United and Humana actually stepped out a little further, insisting they wouldn’t enforce lifetime dollar limits on claims.

All in all, it sounds like they’re playing nice even if they don’t have to. Because there’s still a real chance even these earlier regs could get tossed. We’ll find out soon enough.

But as we reported, these are the most popular provisions of the law, anyway, and the carriers have already done the math, lumping the extra costs into the last round of premium bumps. If anything, dropping these provisions might be a bigger headache at this point. So they can score a public relations win without taking a hit on their bottom line. Nothing wrong with that. Although it will be interesting to see if Wellpoint faces any backlash for dragging its feet on this while its competitors come out looking like humanitarians.

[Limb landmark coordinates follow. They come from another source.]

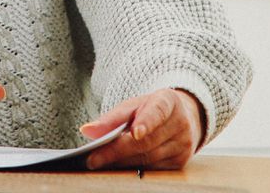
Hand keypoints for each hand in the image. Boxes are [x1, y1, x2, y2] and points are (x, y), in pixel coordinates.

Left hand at [81, 89, 204, 170]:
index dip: (147, 122)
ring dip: (122, 162)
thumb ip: (111, 118)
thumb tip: (86, 131)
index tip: (135, 132)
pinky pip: (153, 168)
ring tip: (99, 163)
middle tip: (93, 159)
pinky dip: (133, 168)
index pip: (157, 111)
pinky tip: (117, 167)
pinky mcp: (181, 162)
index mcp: (168, 101)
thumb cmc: (150, 110)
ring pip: (148, 158)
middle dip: (117, 151)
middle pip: (146, 141)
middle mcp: (180, 123)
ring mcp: (183, 144)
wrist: (183, 117)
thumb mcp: (132, 106)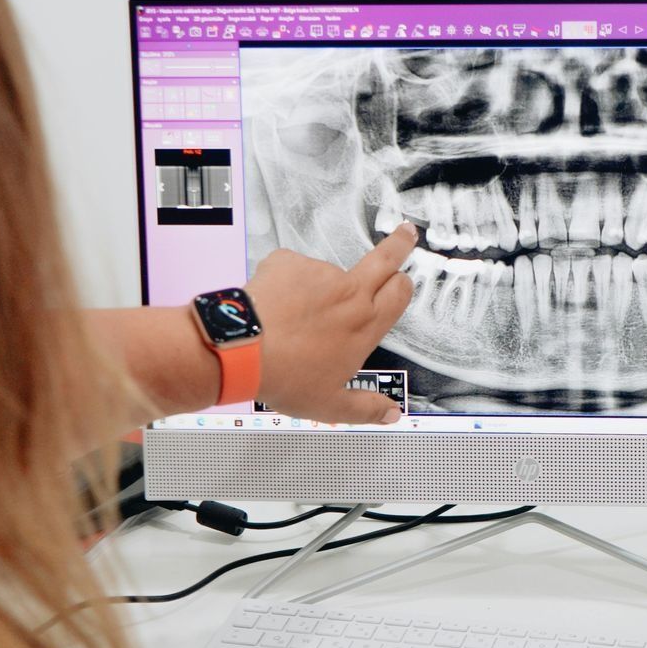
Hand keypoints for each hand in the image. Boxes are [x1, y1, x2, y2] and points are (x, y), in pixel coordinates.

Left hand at [245, 223, 416, 424]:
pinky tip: (273, 305)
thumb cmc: (285, 377)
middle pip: (385, 258)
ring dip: (316, 287)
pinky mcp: (290, 262)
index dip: (402, 284)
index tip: (403, 278)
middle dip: (400, 243)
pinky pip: (292, 268)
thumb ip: (366, 408)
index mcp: (364, 326)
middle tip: (405, 233)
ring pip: (328, 273)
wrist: (240, 352)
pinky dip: (285, 283)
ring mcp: (320, 274)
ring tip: (290, 318)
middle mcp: (349, 294)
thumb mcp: (330, 404)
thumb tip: (390, 414)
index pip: (399, 292)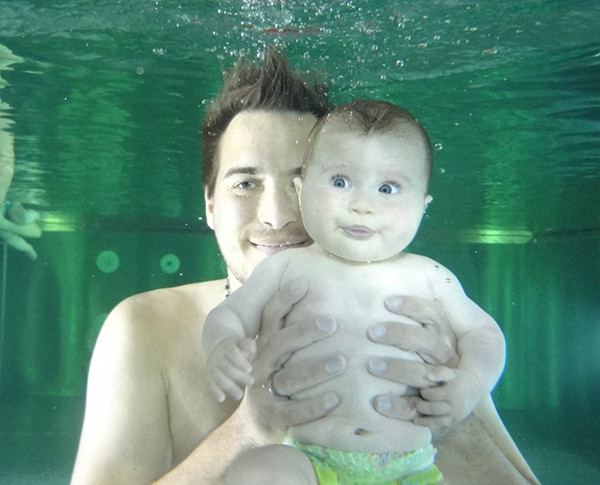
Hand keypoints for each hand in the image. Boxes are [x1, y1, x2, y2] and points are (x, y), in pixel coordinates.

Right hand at [206, 336, 255, 402]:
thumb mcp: (241, 341)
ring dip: (229, 387)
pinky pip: (210, 383)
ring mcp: (212, 367)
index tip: (250, 369)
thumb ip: (248, 344)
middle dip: (239, 376)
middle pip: (227, 367)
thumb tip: (253, 350)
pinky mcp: (208, 375)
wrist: (217, 346)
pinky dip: (215, 391)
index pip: (232, 352)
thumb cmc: (235, 346)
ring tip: (240, 395)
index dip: (240, 361)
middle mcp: (217, 357)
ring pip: (218, 377)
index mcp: (227, 346)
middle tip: (251, 382)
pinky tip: (222, 399)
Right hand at [243, 279, 344, 435]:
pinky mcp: (274, 417)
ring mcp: (264, 391)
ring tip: (342, 362)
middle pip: (279, 344)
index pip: (269, 317)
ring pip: (288, 378)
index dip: (283, 299)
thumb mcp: (278, 353)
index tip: (302, 283)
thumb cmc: (275, 378)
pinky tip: (336, 398)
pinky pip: (295, 411)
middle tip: (331, 323)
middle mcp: (261, 365)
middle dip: (304, 331)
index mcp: (263, 345)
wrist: (254, 425)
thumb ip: (292, 328)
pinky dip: (315, 405)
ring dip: (315, 369)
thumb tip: (315, 291)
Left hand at [367, 294, 459, 421]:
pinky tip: (378, 403)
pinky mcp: (428, 406)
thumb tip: (375, 267)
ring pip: (424, 373)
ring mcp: (438, 381)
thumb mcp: (416, 321)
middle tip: (371, 331)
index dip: (412, 306)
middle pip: (429, 341)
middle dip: (400, 334)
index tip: (386, 301)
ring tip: (370, 364)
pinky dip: (399, 407)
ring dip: (398, 368)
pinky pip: (416, 407)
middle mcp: (445, 355)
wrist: (440, 393)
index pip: (433, 314)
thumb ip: (403, 299)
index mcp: (442, 331)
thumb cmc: (410, 346)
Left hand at [415, 368, 483, 428]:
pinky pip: (440, 424)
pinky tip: (418, 422)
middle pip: (432, 408)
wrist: (475, 387)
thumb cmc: (459, 377)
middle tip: (416, 400)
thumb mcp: (451, 372)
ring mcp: (455, 414)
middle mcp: (454, 405)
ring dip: (423, 417)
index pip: (431, 395)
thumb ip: (440, 372)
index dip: (423, 392)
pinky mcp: (455, 420)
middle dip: (421, 405)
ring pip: (436, 420)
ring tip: (416, 412)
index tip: (421, 389)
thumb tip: (428, 377)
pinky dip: (429, 424)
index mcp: (452, 392)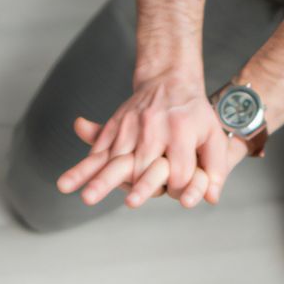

And, honestly, why wouldn’t they? Have we already forgotten how the carriers jumped on board this legislation early on – after the public option died, of course. And while I think it’s a stretch to say these carriers are “embracing” reform as a few mainstream media outlets are pointing out, it’s safe to say they’re simply accepting a new reality – something brokers need to start doing, as well.

I think this is a good move, though, and not just from a PR perspective. But what this really shows, is that, cynicism aside, while this legislation remains a convoluted mess, it does have its worthwhile provisions – even if they are buried under red tape and rampant spending. It also shows that no matter what happens to this particular law, some of the things it’s ushered in are here to stay, whether it’s as simple as coverage provision or as far-reaching as the state exchanges.